_Try it:_
Each line that holds the string "Beijing" counts once. Say how many such lines the entries have, giving the number only.

_Saved entries:_
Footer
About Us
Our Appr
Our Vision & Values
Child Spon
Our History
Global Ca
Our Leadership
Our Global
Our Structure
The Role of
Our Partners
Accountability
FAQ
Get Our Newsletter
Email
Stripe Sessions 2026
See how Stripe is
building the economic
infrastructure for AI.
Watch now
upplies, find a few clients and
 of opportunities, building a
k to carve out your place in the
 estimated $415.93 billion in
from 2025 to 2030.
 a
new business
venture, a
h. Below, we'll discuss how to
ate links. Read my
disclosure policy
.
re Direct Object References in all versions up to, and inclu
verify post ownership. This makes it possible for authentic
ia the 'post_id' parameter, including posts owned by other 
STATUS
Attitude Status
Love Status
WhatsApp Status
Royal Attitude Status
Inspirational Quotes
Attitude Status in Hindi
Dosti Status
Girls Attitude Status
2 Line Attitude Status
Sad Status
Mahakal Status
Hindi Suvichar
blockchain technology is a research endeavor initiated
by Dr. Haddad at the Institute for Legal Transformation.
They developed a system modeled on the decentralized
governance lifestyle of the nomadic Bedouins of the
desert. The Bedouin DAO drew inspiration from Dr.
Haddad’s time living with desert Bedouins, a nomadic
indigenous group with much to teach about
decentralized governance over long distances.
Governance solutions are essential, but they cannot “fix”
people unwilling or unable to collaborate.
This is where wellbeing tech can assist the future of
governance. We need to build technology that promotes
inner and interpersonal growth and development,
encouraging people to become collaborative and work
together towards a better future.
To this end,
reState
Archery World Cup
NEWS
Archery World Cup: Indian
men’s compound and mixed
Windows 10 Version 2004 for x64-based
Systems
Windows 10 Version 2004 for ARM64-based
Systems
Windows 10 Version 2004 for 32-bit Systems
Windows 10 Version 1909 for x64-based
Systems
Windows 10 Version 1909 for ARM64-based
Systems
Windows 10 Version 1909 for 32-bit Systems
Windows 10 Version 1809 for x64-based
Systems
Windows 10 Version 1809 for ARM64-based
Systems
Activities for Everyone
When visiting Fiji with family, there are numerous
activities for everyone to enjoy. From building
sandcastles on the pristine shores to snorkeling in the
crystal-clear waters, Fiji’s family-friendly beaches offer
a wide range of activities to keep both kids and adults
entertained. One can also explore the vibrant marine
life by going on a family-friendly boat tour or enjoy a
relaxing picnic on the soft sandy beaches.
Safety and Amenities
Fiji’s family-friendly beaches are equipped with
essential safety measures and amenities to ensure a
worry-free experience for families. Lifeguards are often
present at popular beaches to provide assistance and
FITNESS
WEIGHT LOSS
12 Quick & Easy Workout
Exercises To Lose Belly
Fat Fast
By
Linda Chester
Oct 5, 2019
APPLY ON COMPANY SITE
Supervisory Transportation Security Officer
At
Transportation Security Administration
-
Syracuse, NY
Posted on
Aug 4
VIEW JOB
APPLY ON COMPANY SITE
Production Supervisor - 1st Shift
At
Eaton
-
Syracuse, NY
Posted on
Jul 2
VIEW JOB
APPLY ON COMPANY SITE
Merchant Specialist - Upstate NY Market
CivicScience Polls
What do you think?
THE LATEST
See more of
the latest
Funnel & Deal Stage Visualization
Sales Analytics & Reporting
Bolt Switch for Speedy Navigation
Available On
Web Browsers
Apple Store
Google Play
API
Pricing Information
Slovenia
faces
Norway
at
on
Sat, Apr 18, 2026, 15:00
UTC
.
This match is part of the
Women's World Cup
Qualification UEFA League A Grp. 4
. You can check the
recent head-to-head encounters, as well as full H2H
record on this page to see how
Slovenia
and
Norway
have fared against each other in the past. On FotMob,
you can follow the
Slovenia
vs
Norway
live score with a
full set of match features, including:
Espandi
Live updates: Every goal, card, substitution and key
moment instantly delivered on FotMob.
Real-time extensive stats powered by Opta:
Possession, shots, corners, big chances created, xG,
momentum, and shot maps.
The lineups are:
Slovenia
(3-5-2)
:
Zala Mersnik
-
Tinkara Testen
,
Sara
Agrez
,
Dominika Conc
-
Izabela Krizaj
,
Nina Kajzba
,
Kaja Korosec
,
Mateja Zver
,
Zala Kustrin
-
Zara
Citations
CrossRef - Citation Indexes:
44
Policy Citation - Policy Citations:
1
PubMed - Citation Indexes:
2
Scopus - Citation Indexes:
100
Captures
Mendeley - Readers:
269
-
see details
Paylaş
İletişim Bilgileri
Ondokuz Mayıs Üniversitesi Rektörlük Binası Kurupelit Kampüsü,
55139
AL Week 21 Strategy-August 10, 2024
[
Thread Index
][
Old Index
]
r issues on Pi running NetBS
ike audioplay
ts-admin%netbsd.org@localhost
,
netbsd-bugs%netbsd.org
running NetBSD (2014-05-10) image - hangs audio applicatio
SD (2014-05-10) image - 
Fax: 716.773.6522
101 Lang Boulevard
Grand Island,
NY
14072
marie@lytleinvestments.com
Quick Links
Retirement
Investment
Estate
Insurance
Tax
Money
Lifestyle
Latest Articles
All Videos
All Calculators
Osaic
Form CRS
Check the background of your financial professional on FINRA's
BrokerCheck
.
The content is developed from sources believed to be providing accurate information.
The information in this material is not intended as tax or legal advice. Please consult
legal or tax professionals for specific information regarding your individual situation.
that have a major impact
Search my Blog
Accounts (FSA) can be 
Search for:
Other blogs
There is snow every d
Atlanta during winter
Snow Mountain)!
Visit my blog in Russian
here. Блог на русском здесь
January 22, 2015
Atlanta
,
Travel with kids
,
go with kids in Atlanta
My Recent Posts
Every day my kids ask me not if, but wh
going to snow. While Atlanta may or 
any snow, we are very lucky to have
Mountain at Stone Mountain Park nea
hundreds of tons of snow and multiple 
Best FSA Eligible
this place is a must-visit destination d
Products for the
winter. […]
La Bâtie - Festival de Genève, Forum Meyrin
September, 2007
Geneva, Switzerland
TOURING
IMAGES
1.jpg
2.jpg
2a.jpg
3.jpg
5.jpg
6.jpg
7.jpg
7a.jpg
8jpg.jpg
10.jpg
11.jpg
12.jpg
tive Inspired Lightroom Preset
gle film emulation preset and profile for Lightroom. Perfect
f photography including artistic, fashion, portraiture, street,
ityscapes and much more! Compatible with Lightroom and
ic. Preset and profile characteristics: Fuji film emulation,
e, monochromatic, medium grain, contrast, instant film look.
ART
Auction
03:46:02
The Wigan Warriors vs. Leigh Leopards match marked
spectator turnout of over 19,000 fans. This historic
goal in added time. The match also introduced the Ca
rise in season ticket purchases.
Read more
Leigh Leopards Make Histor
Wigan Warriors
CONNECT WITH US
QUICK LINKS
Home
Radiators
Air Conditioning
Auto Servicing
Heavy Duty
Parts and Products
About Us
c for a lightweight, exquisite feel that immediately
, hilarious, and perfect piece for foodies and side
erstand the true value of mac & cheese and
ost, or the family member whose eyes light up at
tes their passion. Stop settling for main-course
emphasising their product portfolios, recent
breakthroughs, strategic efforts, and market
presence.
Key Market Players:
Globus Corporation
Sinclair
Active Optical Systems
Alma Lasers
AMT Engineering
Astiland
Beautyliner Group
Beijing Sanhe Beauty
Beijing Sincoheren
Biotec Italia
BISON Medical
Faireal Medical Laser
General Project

_Response box:_
2